まずは来年から日本郵船が運行管理する200隻を対象に順次導入を進める。その後、他社船に広げていく。

電子マネーは米ドル建てで、再現金化や海外送金が可能。日本郵船のデジタル・ガレージチーム長で、マルコペイ社長に就任予定の藤岡敏晃氏は、電子マネーを再現金化するサービスは他にはないと話す。船上では、買い物分などとして船長が給与の一部を現金で管理しているのが一般的で、日本郵船の推算では世界の船舶上の現金は800億円に上るという。

■フィリピン国内にも展開

船舶での普及に次いで狙っているのが、都市から隔絶されたプラント建設現場での導入だ。数カ月も海上で勤務するという特殊環境に近い中東などが想定されるという。その次の段階としては、船員の7割を占めるフィリピンでの電子マネーとしての展開だ。

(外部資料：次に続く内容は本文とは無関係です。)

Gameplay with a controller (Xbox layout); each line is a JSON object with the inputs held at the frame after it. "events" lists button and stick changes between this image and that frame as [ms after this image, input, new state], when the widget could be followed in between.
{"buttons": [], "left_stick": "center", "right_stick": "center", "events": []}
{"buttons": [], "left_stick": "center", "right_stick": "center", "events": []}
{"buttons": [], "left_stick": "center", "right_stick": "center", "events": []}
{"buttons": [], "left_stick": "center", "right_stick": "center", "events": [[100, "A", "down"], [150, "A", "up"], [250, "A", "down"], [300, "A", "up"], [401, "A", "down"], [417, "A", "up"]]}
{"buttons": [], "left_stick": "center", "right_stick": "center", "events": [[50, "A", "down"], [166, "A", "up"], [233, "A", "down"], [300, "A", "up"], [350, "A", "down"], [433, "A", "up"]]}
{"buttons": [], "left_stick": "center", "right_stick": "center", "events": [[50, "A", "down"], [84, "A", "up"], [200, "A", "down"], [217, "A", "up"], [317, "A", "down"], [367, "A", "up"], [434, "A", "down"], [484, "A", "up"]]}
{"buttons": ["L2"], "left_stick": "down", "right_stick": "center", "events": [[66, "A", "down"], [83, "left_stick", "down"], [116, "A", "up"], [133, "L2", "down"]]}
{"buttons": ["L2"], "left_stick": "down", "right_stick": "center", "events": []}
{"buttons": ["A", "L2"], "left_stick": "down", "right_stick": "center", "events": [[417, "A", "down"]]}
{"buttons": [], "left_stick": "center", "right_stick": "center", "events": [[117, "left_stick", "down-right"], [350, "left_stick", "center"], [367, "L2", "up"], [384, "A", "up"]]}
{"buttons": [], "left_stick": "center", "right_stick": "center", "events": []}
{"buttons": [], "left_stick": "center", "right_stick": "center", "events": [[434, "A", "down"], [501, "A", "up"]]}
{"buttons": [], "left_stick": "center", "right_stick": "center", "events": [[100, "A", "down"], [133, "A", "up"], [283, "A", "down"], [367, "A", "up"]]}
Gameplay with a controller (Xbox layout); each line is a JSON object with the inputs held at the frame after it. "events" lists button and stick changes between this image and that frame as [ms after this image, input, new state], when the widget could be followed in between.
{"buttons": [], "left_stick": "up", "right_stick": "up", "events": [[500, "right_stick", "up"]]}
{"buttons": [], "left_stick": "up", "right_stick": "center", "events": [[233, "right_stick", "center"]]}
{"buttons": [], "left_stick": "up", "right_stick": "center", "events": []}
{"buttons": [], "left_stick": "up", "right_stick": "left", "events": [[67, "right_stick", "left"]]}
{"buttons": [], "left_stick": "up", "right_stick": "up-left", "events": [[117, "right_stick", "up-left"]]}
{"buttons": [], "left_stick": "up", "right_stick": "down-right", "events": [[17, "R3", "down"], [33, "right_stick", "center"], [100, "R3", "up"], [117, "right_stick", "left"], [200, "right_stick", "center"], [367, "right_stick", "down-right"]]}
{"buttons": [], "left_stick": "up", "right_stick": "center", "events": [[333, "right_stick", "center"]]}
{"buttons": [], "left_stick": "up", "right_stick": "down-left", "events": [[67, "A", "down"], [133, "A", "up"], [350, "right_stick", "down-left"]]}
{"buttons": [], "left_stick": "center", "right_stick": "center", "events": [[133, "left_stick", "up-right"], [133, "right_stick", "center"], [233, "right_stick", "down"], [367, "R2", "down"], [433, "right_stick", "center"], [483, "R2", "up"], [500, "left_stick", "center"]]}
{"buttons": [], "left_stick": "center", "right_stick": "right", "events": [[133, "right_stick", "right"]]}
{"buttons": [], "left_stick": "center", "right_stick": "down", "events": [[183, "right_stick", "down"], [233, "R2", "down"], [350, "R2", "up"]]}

現在はフィリピン中央銀行の認可待ちで、電子マネー機関(EMI)として、フィリピンの通信大手PLDTの子会社が手掛ける「ペイマヤ」や「Gキャッシュ」などと同様のライセンスを取得することになる。

藤岡氏は、ペイマヤなどとの違いについて、「全国民がターゲットの両社らと異なり、フィリピンでは高給を得られる(約数十万人の)船員に限定したサービスとなる」と説明。「船員にとっては住宅や自動車のローンを低利で組めるなどメリットを得られると同時に、安定した収入のある船員向けのサービスを展開したい企業にとっても魅力あるプラットフォームになる」と語った。ただ、フィリピン展開の時期については明言を避けた。

日本郵船によると、邦船社の船員の73%はフィリピン人。以下、インド人(8%)、中国人(5%)、ミャンマー人(4%)、ベトナム人(3%)と続く。